Dealing with cranks is an occupational hazard for most scientists, but it's especially bad for physicists and astronomers. Those who study the cosmos for a living tend to be bombarded with letters, calls and emails from would-be geniuses who insist they have refuted Einstein or devised a new theory of gravity or disproved the Big Bang. The telltale signs of crankdom are so consistent--a grandiose theory, minimal credentials, a messianic zeal--that scientists can usually spot them a mile off.
That's why the case of James Gardner is so surprising. He seems to fit the profile perfectly: he's a Portland, Ore., attorney, not a scientist, who argues--are you ready for this?--that our universe might have been
manufactured by a race of superintelligent extraterrestrial beings. That is exactly the sort of idea that would normally have experts rolling their eyes, blocking e-mails and hoping the author won't corner them at a lecture or a conference.

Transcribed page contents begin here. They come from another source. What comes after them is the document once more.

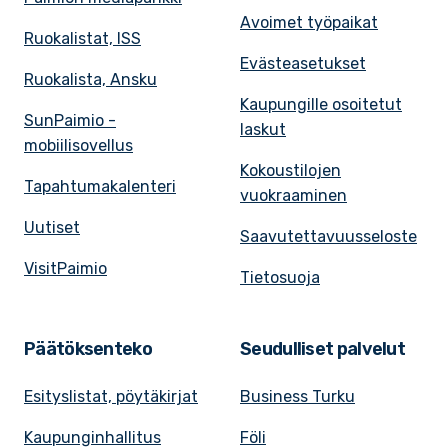
Avoimet työpaikat
Ruokalistat, ISS
Evästeasetukset
Ruokalista, Ansku
Kaupungille osoitetut
SunPaimio -
laskut
mobiilisovellus
Kokoustilojen
Tapahtumakalenteri
vuokraaminen
Uutiset
Saavutettavuusseloste
VisitPaimio
Tietosuoja
Päätöksenteko
Seudulliset palvelut
Esityslistat, pöytäkirjat
Business Turku
Kaupunginhallitus
Föli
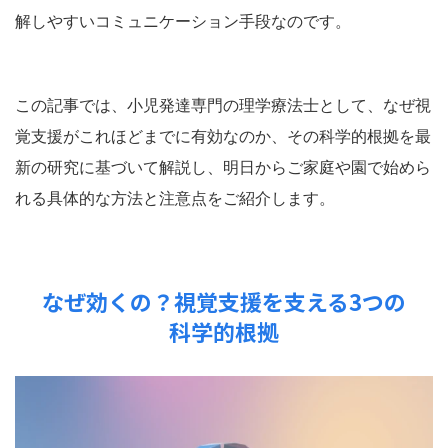
解しやすいコミュニケーション手段なのです。
この記事では、小児発達専門の理学療法士として、なぜ視
覚支援がこれほどまでに有効なのか、その科学的根拠を最
新の研究に基づいて解説し、明日からご家庭や園で始めら
れる具体的な方法と注意点をご紹介します。
なぜ効くの？視覚支援を支える3つの
科学的根拠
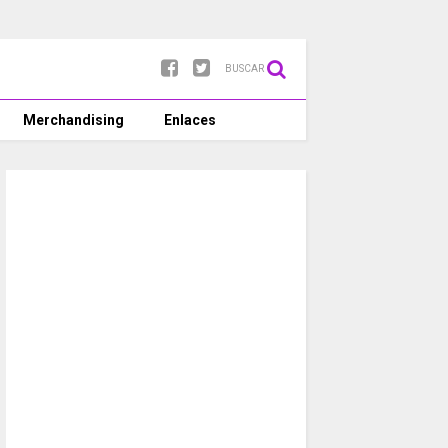
BUSCAR
Merchandising
Enlaces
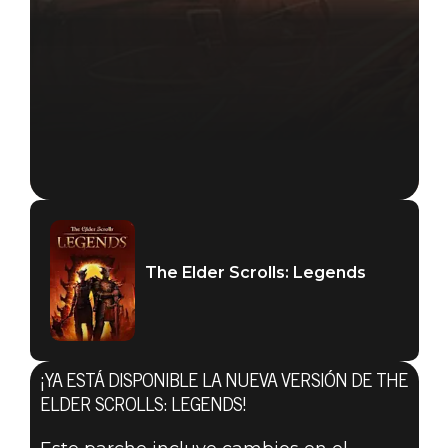
The Elder Scrolls: Legends
¡YA ESTÁ DISPONIBLE LA NUEVA VERSIÓN DE THE
ELDER SCROLLS: LEGENDS!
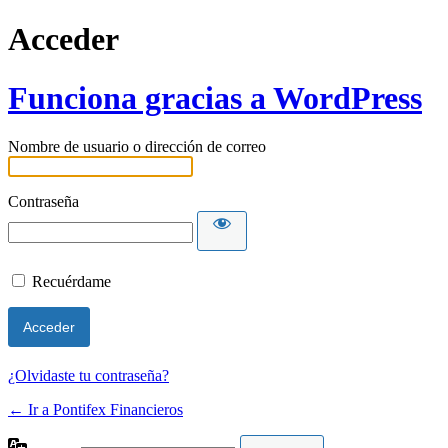
Acceder
Funciona gracias a WordPress
Nombre de usuario o dirección de correo
Contraseña
Recuérdame
¿Olvidaste tu contraseña?
← Ir a Pontifex Financieros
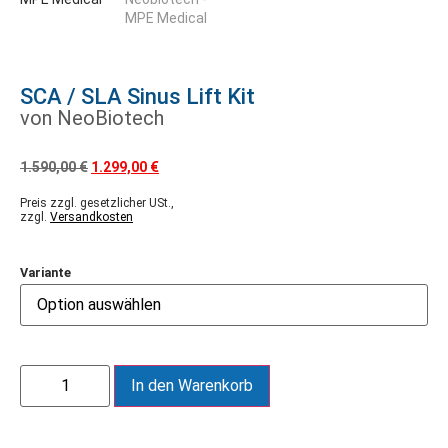
SCA / SLA Sinus Lift Kit
von NeoBiotech
1.590,00
€
1.299,00
€
Preis zzgl. gesetzlicher USt.,
zzgl.
Versandkosten
Variante
In den Warenkorb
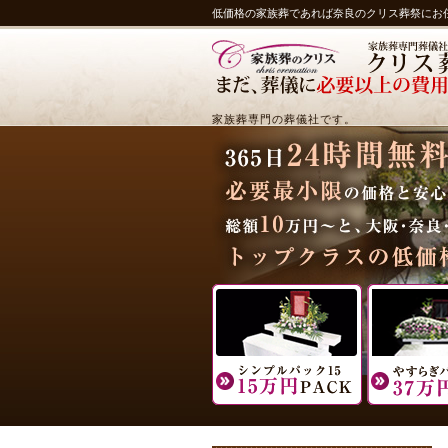
低価格の家族葬であれば奈良のクリス葬祭にお
家族葬専門の葬儀社です。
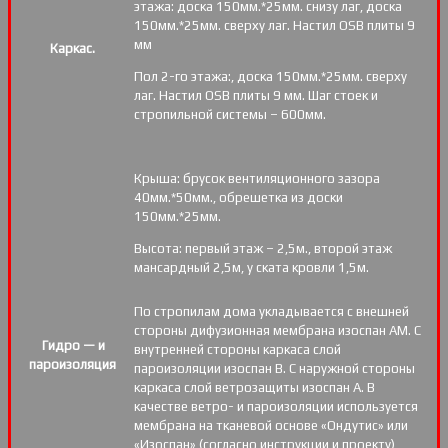
этажа: доска 150мм.*25мм. снизу лаг, доска
150мм.*25мм. сверху лаг. Настил OSB плиты 9
мм
Каркас.
Пол 2-го этажа:, доска 150мм.*25мм. сверху
лаг. Настил OSB плиты 9 мм. Шаг стоек и
стропильной системы – 600мм.
Крыша: брусок вентиляционного зазора
40мм.*50мм., обрешетка из доски
150мм.*25мм.
Высота: первый этаж – 2,5м., второй этаж
мансардный 2,5м, у ската кровли 1,5м.
По стропилам дома укладывается с внешней
стороны дифузионная мембрана изоспан АМ. С
Гидро — и
внутренней стороны каркаса слой
пароизоляция
пароизоляции изоспан В. С наружной стороны
каркаса слой ветрозащиты изоспан А. В
качестве ветро- и пароизоляции используется
мембрана на тканевой основе «Ондутис» или
«Изоспан» (согласно инструкции и проекту)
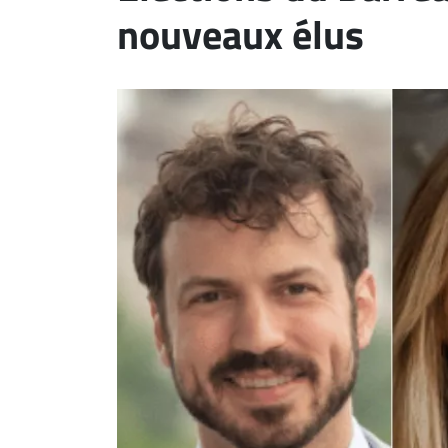
nouveaux élus
ET
EMPLOIS
AVOCATS
ET
JURISTES
Offres
d'emploi
Formation
Continue
Métiers
Scoop?
CABINETS
ET
ENTREPRISES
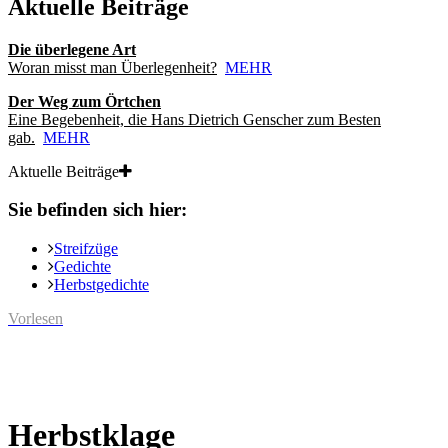
Aktuelle Beiträge
Die überlegene Art
Woran misst man Überlegenheit?
MEHR
Der Weg zum Örtchen
Eine Begebenheit, die Hans Dietrich Genscher zum Besten
gab.
MEHR
Aktuelle Beiträge
Sie befinden sich hier:
Streifzüge
Gedichte
Herbstgedichte
Vorlesen
Herbstklage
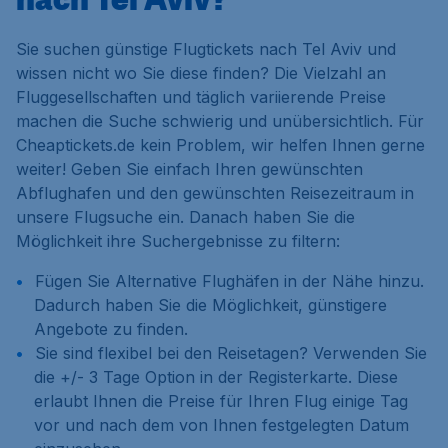
Sie suchen günstige Flugtickets nach Tel Aviv und
wissen nicht wo Sie diese finden? Die Vielzahl an
Fluggesellschaften und täglich variierende Preise
machen die Suche schwierig und unübersichtlich. Für
Cheaptickets.de kein Problem, wir helfen Ihnen gerne
weiter! Geben Sie einfach Ihren gewünschten
Abflughafen und den gewünschten Reisezeitraum in
unsere Flugsuche ein. Danach haben Sie die
Möglichkeit ihre Suchergebnisse zu filtern:
Fügen Sie
Alternative Flughäfen
in der Nähe hinzu.
Dadurch haben Sie die Möglichkeit, günstigere
Angebote zu finden.
Sie sind flexibel bei den Reisetagen? Verwenden Sie
die
+/- 3 Tage
Option in der Registerkarte. Diese
erlaubt Ihnen die Preise für Ihren Flug einige Tag
vor und nach dem von Ihnen festgelegten Datum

But when Gardner's book Biocosmcame out last year, it carried jacket endorsements from a surprisingly eminent group of scientists. "A novel perspective on humankind's role in the universe," wrote Martin Rees, the astronomer royal of Britain and a Cambridge colleague of Stephen Hawking's. "There is little doubt that his ideas will change yours," wrote Seth Shostak, senior astronomer at the Search for Extraterrestrial Intelligence (SETI) Institute in California. "A magnificent one-stop account of the history of life," wrote complexity theorist John Casti, a co-founder of the Santa Fe Institute. Since then, Gardner has been welcomed at major planetariums and legitimate scientific conferences, explaining his ideas to a surprisingly interested public.
It's not that anyone actually buys Gardner's theory. He admits it's "farfetched," and even those scientists who find it stimulating think it's wildly improbable. But it does have one thing in its favor. The biocosm theory is an attempt, albeit a highly speculative one, to solve what just might be science's most profound mystery: why the universe, against all odds, is so remarkably hospitable to life.

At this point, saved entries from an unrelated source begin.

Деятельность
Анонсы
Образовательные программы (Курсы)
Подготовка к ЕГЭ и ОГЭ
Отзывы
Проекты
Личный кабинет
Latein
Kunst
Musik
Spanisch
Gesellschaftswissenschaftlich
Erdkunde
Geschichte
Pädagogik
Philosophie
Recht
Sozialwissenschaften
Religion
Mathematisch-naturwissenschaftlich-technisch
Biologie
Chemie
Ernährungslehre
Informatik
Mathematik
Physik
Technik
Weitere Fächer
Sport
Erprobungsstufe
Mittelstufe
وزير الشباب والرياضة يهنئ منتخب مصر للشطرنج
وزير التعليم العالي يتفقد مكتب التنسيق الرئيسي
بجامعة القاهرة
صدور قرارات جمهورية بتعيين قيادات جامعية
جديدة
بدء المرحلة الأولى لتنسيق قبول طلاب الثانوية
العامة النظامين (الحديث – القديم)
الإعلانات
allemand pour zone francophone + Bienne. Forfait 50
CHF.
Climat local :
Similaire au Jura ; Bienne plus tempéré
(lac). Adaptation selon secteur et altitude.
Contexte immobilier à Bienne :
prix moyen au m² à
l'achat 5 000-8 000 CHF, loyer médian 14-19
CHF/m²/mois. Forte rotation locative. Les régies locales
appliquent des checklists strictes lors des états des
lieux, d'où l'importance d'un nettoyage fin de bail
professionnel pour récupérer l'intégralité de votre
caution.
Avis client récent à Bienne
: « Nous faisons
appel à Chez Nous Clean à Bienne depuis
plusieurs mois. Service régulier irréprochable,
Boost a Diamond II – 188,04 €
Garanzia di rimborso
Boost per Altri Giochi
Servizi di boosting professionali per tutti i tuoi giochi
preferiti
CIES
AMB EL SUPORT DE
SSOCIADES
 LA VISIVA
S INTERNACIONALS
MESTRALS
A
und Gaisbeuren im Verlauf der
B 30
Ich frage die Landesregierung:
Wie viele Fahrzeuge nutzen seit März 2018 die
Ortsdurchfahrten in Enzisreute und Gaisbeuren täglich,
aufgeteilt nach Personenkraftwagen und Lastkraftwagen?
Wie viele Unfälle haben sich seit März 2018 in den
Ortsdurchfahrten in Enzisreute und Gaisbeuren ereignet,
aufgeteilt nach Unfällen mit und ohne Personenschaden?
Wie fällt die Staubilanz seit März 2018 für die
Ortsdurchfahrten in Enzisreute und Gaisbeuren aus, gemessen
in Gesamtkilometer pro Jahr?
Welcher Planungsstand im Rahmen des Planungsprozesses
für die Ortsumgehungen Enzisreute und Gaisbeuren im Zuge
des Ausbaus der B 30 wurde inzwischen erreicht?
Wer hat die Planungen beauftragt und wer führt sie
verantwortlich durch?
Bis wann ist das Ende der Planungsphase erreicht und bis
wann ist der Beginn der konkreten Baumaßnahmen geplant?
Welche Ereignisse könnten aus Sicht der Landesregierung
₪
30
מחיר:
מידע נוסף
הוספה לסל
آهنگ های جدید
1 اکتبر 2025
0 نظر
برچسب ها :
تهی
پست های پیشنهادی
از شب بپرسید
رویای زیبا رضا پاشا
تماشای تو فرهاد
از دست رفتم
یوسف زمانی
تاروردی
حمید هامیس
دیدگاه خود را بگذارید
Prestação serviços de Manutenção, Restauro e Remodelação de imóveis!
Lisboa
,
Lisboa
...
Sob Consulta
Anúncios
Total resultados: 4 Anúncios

Given that we haven't found any life beyond Earth yet, "remarkably hospitable" may sound a bit strong. At a deep level, though, it's true. Many of the most fundamental characteristics of our cosmos--the relative strengths of gravity, electromagnetism and the forces that operate inside atomic nuclei as well as the masses and relative abundances of different particles--are so finely tuned that if just one of them were even slightly different, life as we know it couldn't exist.

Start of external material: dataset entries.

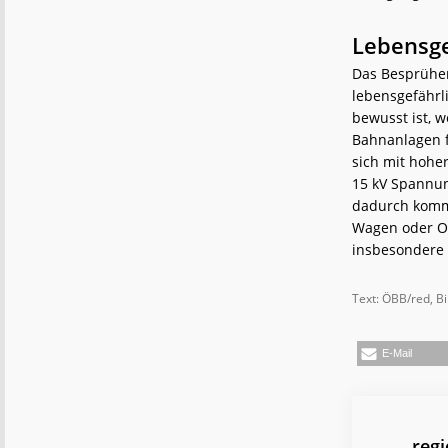
Lebensge
Das Besprühe
lebensgefährli
bewusst ist, w
Bahnanlagen f
sich mit hohe
15 kV Spannun
dadurch kommt
Wagen oder Ob
insbesondere 
Text: ÖBB/red, B
E-Mail
reg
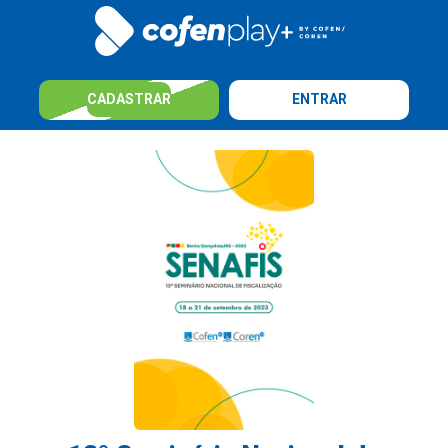
CADASTRAR
ENTRAR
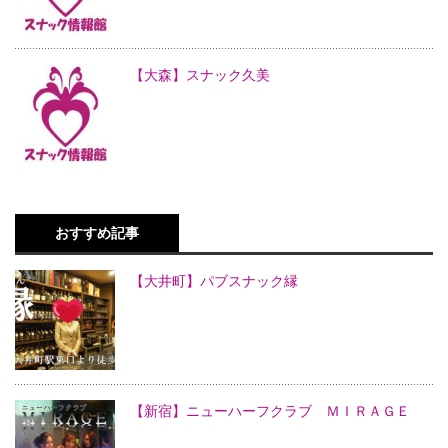
【大森】スナック久美
おすすめ記事
【大井町】パブスナック縁
【新宿】ニューハーフクラブ ＭＩＲＡＧＥ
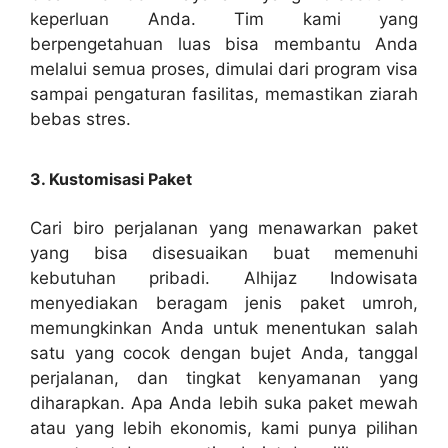
keperluan Anda. Tim kami yang
berpengetahuan luas bisa membantu Anda
melalui semua proses, dimulai dari program visa
sampai pengaturan fasilitas, memastikan ziarah
bebas stres.
3. Kustomisasi Paket
Cari biro perjalanan yang menawarkan paket
yang bisa disesuaikan buat memenuhi
kebutuhan pribadi. Alhijaz Indowisata
menyediakan beragam jenis paket umroh,
memungkinkan Anda untuk menentukan salah
satu yang cocok dengan bujet Anda, tanggal
perjalanan, dan tingkat kenyamanan yang
diharapkan. Apa Anda lebih suka paket mewah
atau yang lebih ekonomis, kami punya pilihan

If the so-called weak nuclear interaction were a tiny bit stronger or weaker than it is, for example, stars wouldn't blow up in the mammoth supernovas that spread elements like carbon and oxygen out into space--and without those elements, there would be no water and no organic molecules. If the strong nuclear force were just one-half of 1% stronger or weaker, stars could not make carbon or oxygen in the first place. In 1999 Martin Rees postulated that there were "just six numbers" that make life possible, although other theorists have since added several. And because there is no known law that requires those forces to have the values they do, scientists figure that there must be another explanation for how we got so lucky.